» **Aim of the task**
Copy out all of the material below, putting "Original source" in place of "Source code" and leaving everything else unchanged.
+++ Material for this exercise +++
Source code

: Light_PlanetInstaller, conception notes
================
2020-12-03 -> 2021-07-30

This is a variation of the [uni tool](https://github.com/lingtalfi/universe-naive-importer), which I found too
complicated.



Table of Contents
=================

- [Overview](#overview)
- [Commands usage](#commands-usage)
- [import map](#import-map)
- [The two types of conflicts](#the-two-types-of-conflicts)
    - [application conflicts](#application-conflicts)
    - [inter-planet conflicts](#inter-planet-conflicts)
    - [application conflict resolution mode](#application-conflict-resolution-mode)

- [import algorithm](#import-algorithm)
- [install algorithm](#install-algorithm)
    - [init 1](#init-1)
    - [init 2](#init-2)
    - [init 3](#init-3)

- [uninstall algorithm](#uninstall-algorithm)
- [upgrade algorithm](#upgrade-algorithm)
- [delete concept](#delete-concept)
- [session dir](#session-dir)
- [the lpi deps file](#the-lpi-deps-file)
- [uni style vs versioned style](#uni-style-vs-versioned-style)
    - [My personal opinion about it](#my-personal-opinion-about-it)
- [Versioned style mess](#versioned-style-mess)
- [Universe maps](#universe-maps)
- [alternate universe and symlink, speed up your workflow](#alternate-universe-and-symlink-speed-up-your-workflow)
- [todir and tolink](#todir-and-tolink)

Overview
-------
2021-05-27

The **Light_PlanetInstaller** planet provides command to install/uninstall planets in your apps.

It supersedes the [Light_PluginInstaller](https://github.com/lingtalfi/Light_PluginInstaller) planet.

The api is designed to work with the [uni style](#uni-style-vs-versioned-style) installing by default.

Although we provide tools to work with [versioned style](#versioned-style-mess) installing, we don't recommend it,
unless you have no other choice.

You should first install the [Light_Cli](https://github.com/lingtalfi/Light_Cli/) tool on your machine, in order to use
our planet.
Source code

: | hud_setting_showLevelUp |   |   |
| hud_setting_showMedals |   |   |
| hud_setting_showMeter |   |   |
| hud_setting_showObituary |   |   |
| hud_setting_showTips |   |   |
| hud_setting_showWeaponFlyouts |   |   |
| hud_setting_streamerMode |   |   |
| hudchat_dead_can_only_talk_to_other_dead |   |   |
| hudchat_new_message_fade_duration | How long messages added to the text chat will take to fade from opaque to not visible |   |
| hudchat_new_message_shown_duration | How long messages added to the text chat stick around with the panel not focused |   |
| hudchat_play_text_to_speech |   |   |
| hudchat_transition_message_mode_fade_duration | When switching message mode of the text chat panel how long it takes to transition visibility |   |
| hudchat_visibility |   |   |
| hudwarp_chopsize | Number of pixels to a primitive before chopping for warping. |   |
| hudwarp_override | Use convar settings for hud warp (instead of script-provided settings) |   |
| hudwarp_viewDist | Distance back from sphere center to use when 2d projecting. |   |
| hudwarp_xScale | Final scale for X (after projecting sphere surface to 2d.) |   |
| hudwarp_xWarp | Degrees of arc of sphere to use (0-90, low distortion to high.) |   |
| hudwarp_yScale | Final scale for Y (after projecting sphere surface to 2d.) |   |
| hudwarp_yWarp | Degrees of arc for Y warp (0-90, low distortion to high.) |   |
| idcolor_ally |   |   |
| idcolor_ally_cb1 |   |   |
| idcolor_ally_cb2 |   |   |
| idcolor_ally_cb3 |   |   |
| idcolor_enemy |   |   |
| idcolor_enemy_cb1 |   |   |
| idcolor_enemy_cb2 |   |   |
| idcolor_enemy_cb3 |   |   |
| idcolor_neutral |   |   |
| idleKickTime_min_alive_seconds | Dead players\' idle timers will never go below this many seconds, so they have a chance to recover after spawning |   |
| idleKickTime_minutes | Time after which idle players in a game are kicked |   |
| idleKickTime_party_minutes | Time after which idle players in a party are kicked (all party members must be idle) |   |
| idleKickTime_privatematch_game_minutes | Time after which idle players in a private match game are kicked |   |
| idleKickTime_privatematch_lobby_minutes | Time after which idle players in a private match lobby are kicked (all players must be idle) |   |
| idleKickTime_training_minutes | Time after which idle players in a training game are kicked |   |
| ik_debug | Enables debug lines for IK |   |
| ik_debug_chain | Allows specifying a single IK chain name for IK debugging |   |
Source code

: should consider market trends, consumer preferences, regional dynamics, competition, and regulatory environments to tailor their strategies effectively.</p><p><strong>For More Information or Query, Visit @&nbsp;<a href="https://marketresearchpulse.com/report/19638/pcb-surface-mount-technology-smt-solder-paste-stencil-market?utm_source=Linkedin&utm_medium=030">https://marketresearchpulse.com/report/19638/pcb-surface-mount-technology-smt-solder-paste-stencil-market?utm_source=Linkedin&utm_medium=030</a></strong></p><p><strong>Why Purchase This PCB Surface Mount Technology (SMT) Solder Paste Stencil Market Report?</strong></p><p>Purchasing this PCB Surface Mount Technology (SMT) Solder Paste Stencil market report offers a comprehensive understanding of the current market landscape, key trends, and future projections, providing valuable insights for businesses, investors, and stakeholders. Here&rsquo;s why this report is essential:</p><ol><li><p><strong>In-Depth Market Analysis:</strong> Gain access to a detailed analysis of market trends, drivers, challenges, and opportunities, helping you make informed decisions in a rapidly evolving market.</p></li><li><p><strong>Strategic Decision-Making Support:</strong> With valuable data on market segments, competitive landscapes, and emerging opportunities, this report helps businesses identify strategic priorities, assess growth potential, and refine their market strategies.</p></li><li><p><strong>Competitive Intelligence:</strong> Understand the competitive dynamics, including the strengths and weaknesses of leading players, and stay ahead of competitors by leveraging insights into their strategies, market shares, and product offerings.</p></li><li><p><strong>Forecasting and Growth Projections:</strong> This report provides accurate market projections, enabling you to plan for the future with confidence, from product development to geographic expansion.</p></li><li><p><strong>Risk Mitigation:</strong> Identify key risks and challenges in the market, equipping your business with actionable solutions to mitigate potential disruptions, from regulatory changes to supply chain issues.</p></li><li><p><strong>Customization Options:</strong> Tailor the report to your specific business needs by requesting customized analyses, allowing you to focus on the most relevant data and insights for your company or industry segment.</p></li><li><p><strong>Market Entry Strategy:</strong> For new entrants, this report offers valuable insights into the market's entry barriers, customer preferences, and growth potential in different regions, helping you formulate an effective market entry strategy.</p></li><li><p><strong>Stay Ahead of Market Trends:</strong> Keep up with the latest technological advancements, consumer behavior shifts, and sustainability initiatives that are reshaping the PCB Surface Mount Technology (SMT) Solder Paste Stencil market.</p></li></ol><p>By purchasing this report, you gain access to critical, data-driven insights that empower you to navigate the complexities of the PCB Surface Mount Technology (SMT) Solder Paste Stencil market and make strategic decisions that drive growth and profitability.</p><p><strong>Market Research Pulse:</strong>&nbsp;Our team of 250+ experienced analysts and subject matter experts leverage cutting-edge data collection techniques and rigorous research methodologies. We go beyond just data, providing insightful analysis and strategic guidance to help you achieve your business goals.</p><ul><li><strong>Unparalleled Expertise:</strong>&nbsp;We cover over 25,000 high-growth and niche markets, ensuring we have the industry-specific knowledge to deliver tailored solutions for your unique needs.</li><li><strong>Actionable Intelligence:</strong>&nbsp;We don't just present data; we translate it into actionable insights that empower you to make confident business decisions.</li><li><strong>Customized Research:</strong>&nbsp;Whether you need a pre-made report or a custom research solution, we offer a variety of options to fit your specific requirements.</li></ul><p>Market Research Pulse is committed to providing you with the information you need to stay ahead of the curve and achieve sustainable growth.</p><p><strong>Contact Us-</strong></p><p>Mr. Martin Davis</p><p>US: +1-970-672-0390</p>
+++
» **Solved problem**
Original source

: Light_PlanetInstaller, conception notes
================
2020-12-03 -> 2021-07-30

This is a variation of the [uni tool](https://github.com/lingtalfi/universe-naive-importer), which I found too
complicated.



Table of Contents
=================

- [Overview](#overview)
- [Commands usage](#commands-usage)
- [import map](#import-map)
- [The two types of conflicts](#the-two-types-of-conflicts)
    - [application conflicts](#application-conflicts)
    - [inter-planet conflicts](#inter-planet-conflicts)
    - [application conflict resolution mode](#application-conflict-resolution-mode)

- [import algorithm](#import-algorithm)
- [install algorithm](#install-algorithm)
    - [init 1](#init-1)
    - [init 2](#init-2)
    - [init 3](#init-3)

- [uninstall algorithm](#uninstall-algorithm)
- [upgrade algorithm](#upgrade-algorithm)
- [delete concept](#delete-concept)
- [session dir](#session-dir)
- [the lpi deps file](#the-lpi-deps-file)
- [uni style vs versioned style](#uni-style-vs-versioned-style)
    - [My personal opinion about it](#my-personal-opinion-about-it)
- [Versioned style mess](#versioned-style-mess)
- [Universe maps](#universe-maps)
- [alternate universe and symlink, speed up your workflow](#alternate-universe-and-symlink-speed-up-your-workflow)
- [todir and tolink](#todir-and-tolink)

Overview
-------
2021-05-27

The **Light_PlanetInstaller** planet provides command to install/uninstall planets in your apps.

It supersedes the [Light_PluginInstaller](https://github.com/lingtalfi/Light_PluginInstaller) planet.

The api is designed to work with the [uni style](#uni-style-vs-versioned-style) installing by default.

Although we provide tools to work with [versioned style](#versioned-style-mess) installing, we don't recommend it,
unless you have no other choice.

You should first install the [Light_Cli](https://github.com/lingtalfi/Light_Cli/) tool on your machine, in order to use
our planet.
Original source

: | hud_setting_showLevelUp |   |   |
| hud_setting_showMedals |   |   |
| hud_setting_showMeter |   |   |
| hud_setting_showObituary |   |   |
| hud_setting_showTips |   |   |
| hud_setting_showWeaponFlyouts |   |   |
| hud_setting_streamerMode |   |   |
| hudchat_dead_can_only_talk_to_other_dead |   |   |
| hudchat_new_message_fade_duration | How long messages added to the text chat will take to fade from opaque to not visible |   |
| hudchat_new_message_shown_duration | How long messages added to the text chat stick around with the panel not focused |   |
| hudchat_play_text_to_speech |   |   |
| hudchat_transition_message_mode_fade_duration | When switching message mode of the text chat panel how long it takes to transition visibility |   |
| hudchat_visibility |   |   |
| hudwarp_chopsize | Number of pixels to a primitive before chopping for warping. |   |
| hudwarp_override | Use convar settings for hud warp (instead of script-provided settings) |   |
| hudwarp_viewDist | Distance back from sphere center to use when 2d projecting. |   |
| hudwarp_xScale | Final scale for X (after projecting sphere surface to 2d.) |   |
| hudwarp_xWarp | Degrees of arc of sphere to use (0-90, low distortion to high.) |   |
| hudwarp_yScale | Final scale for Y (after projecting sphere surface to 2d.) |   |
| hudwarp_yWarp | Degrees of arc for Y warp (0-90, low distortion to high.) |   |
| idcolor_ally |   |   |
| idcolor_ally_cb1 |   |   |
| idcolor_ally_cb2 |   |   |
| idcolor_ally_cb3 |   |   |
| idcolor_enemy |   |   |
| idcolor_enemy_cb1 |   |   |
| idcolor_enemy_cb2 |   |   |
| idcolor_enemy_cb3 |   |   |
| idcolor_neutral |   |   |
| idleKickTime_min_alive_seconds | Dead players\' idle timers will never go below this many seconds, so they have a chance to recover after spawning |   |
| idleKickTime_minutes | Time after which idle players in a game are kicked |   |
| idleKickTime_party_minutes | Time after which idle players in a party are kicked (all party members must be idle) |   |
| idleKickTime_privatematch_game_minutes | Time after which idle players in a private match game are kicked |   |
| idleKickTime_privatematch_lobby_minutes | Time after which idle players in a private match lobby are kicked (all players must be idle) |   |
| idleKickTime_training_minutes | Time after which idle players in a training game are kicked |   |
| ik_debug | Enables debug lines for IK |   |
| ik_debug_chain | Allows specifying a single IK chain name for IK debugging |   |
Original source

: should consider market trends, consumer preferences, regional dynamics, competition, and regulatory environments to tailor their strategies effectively.</p><p><strong>For More Information or Query, Visit @&nbsp;<a href="https://marketresearchpulse.com/report/19638/pcb-surface-mount-technology-smt-solder-paste-stencil-market?utm_source=Linkedin&utm_medium=030">https://marketresearchpulse.com/report/19638/pcb-surface-mount-technology-smt-solder-paste-stencil-market?utm_source=Linkedin&utm_medium=030</a></strong></p><p><strong>Why Purchase This PCB Surface Mount Technology (SMT) Solder Paste Stencil Market Report?</strong></p><p>Purchasing this PCB Surface Mount Technology (SMT) Solder Paste Stencil market report offers a comprehensive understanding of the current market landscape, key trends, and future projections, providing valuable insights for businesses, investors, and stakeholders. Here&rsquo;s why this report is essential:</p><ol><li><p><strong>In-Depth Market Analysis:</strong> Gain access to a detailed analysis of market trends, drivers, challenges, and opportunities, helping you make informed decisions in a rapidly evolving market.</p></li><li><p><strong>Strategic Decision-Making Support:</strong> With valuable data on market segments, competitive landscapes, and emerging opportunities, this report helps businesses identify strategic priorities, assess growth potential, and refine their market strategies.</p></li><li><p><strong>Competitive Intelligence:</strong> Understand the competitive dynamics, including the strengths and weaknesses of leading players, and stay ahead of competitors by leveraging insights into their strategies, market shares, and product offerings.</p></li><li><p><strong>Forecasting and Growth Projections:</strong> This report provides accurate market projections, enabling you to plan for the future with confidence, from product development to geographic expansion.</p></li><li><p><strong>Risk Mitigation:</strong> Identify key risks and challenges in the market, equipping your business with actionable solutions to mitigate potential disruptions, from regulatory changes to supply chain issues.</p></li><li><p><strong>Customization Options:</strong> Tailor the report to your specific business needs by requesting customized analyses, allowing you to focus on the most relevant data and insights for your company or industry segment.</p></li><li><p><strong>Market Entry Strategy:</strong> For new entrants, this report offers valuable insights into the market's entry barriers, customer preferences, and growth potential in different regions, helping you formulate an effective market entry strategy.</p></li><li><p><strong>Stay Ahead of Market Trends:</strong> Keep up with the latest technological advancements, consumer behavior shifts, and sustainability initiatives that are reshaping the PCB Surface Mount Technology (SMT) Solder Paste Stencil market.</p></li></ol><p>By purchasing this report, you gain access to critical, data-driven insights that empower you to navigate the complexities of the PCB Surface Mount Technology (SMT) Solder Paste Stencil market and make strategic decisions that drive growth and profitability.</p><p><strong>Market Research Pulse:</strong>&nbsp;Our team of 250+ experienced analysts and subject matter experts leverage cutting-edge data collection techniques and rigorous research methodologies. We go beyond just data, providing insightful analysis and strategic guidance to help you achieve your business goals.</p><ul><li><strong>Unparalleled Expertise:</strong>&nbsp;We cover over 25,000 high-growth and niche markets, ensuring we have the industry-specific knowledge to deliver tailored solutions for your unique needs.</li><li><strong>Actionable Intelligence:</strong>&nbsp;We don't just present data; we translate it into actionable insights that empower you to make confident business decisions.</li><li><strong>Customized Research:</strong>&nbsp;Whether you need a pre-made report or a custom research solution, we offer a variety of options to fit your specific requirements.</li></ul><p>Market Research Pulse is committed to providing you with the information you need to stay ahead of the curve and achieve sustainable growth.</p><p><strong>Contact Us-</strong></p><p>Mr. Martin Davis</p><p>US: +1-970-672-0390</p>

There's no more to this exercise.